◆ Goal of the exercise
Every line containing the string "Doctoral" should be returned from the records.

--- The data ---

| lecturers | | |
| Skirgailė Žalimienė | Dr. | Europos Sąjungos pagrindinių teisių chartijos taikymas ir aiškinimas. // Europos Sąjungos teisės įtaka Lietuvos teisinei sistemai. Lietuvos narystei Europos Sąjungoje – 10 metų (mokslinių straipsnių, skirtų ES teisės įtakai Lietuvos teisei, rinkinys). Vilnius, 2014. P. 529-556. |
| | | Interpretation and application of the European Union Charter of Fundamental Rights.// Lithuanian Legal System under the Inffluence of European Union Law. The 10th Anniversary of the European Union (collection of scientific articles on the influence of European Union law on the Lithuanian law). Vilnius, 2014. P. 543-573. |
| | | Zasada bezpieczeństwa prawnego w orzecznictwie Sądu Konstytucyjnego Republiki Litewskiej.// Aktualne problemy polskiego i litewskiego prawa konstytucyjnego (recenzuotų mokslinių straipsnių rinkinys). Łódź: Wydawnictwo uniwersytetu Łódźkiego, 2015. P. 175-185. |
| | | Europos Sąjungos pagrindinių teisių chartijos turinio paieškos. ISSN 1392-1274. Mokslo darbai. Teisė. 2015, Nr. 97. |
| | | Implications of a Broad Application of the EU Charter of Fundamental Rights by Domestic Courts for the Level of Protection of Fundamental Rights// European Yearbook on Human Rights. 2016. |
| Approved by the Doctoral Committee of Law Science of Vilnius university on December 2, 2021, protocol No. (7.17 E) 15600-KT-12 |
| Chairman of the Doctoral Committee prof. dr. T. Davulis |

---

◆ Exercise result
| Approved by the Doctoral Committee of Law Science of Vilnius university on December 2, 2021, protocol No. (7.17 E) 15600-KT-12 |
| Chairman of the Doctoral Committee prof. dr. T. Davulis |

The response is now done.